In 1994, two researchers from the Nelson A. Rockefeller Institute of Government in Albany, N.Y., met with three groups of welfare mothers. Some mothers said:

* Although they told officials where the father was, no payments were collected. “I’m doing everything I can now to identify the father, but it doesn’t make a difference. They can’t pick him up,” said one mother.

* They feared losing custody to the father: “One mother got a father court-ordered to pay child support. . . . Then he got custody of [the daughter] just because he has a good job and she’s on welfare.” * The child-support system might interfere in the father-child relationship. “You don’t want to ruin that friendship. . . . You have to raise that child together,” said one mother.

* Child support was a hassle for everyone: “I have a girlfriend who has been working with the system for five years trying to get child support,” said one mother. But payments weren’t collected because the father would “get angry and quit his job and go somewhere else.” “The thing is,” said another mother, “I want him out of my life and if I have to spend every day of my life trying to make sure that somebody tracks him down – this tears me apart. I need to let go of this and get on with my life.” The new reform will also end a policy called the “$50 pass-through.” In welfare cases, states keep court-ordered child-support payments. Often it “passed through” $50 of the support it collected each month to the welfare mother.
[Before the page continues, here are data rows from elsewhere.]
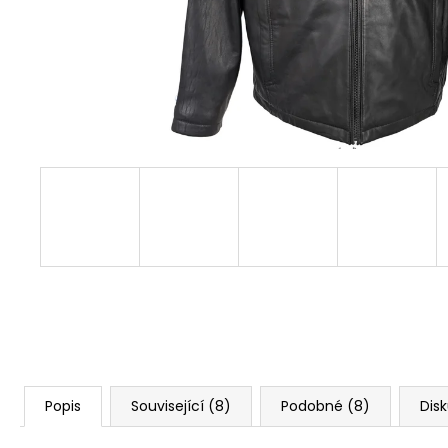
Popis
Související (8)
Podobné (8)
Dis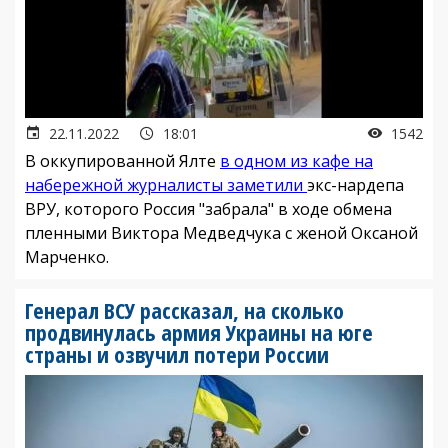
22.11.2022
18:01
1542
В оккупированной Ялте
в одном из кафе на
набережной журналисты заметили
экс-нардепа
ВРУ, которого Россия "забрала" в ходе обмена
пленными Виктора Медведчука с женой Оксаной
Марченко.
Генерал ВСУ рассказал, на сколько
продвинулась армия Украины на юге
страны и озвучил потери России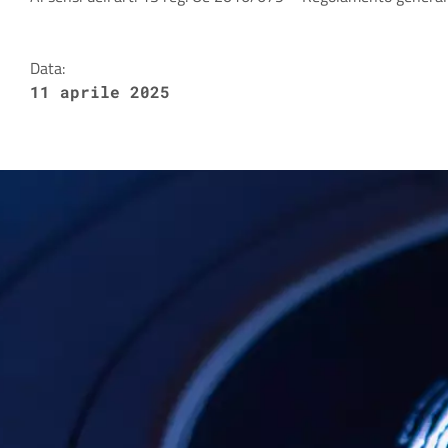
Dettagli della notizia
Data:
11 aprile 2025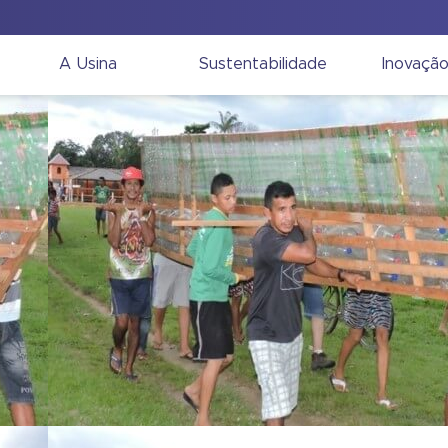
A Usina
Sustentabilidade
Inovaçã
Now, states will have the option of giving the full amount to the family. childsupportmd.net child support md

In the past, the $50 pass-through appeared to discourage paternity establishment and encourage cheating. Typically, a mother would deliberately mislead officials about who her baby’s father was, get on welfare, and then take secret payments – often more than $50 – from him or his family to augment her welfare benefits. go to website child support md

Some child-support experts insist there’s no evidence that this cheating was common; Mrs. Smith said she thought the practice was “pretty widespread.” ****BOX A NEW RULES FOR CHILD- SUPPORT ENFORCEMENT Under the new child-support enforcement section of the just-signed welfare-reform bill, states can:

Cut welfare benefits by 25 percent for single women (with few exceptions) who do not establish paternity for their children and assign child-support collection rights to the state.

Use streamlined procedures to establish paternity, including genetic testing.

Seek child-support payments from grandparents whose minor children go on welfare.

Get federal funding to start up interstate computer systems to track court orders, payment history, addresses and employment of persons who owe child support.

Deduct overdue child-support payments from paychecks, including those of government workers and military personnel.

Force unemployed persons with child-support arrears to join a state work program.

Report child-support debts to credit bureaus.

Put liens on property owned by persons with child-support debts.

Check bank accounts for assets owned by persons with child-support debts.

Withhold, suspend or restrict driver’s, professional and recreational licenses of persons with child-support debts.

Deny, restrict or revoke passports of persons who owe more than $5,000 in child support.

Receive grants for programs to improve mediation, counseling and visitation enforcement.

Source: Personal Responsibility and Work Opportunity Reconciliation Act of 1996.

****BOX B CHILD-SUPPORT SNAPSHOT In 1994, according to the federal Office of Child Support Enforcement, state child-support agencies:

Worked on 18.6 million cases (including families on welfare or in the foster care system, non-welfare families and arrearage-only cases).

Made a collection in 3.4 million cases (18.3 percent).

Established 590,819 paternities (including 396,877 for children on welfare).

Located 4.1 million absent parents.

Collected nearly $9.9 billion ($7.3 billion from non-welfare cases).

Collected $7.6 billion (54 percent) of $14.1 billion due in current support.

Collected $2.1 billion (7 percent) of $30.8 billion in overdue support.

Collected 55 percent of payments through wage withholding.

Spent $2.6 billion on child-support operations (including federal spending).

Collected $3.86 for every $1 spent on child-support enforcement.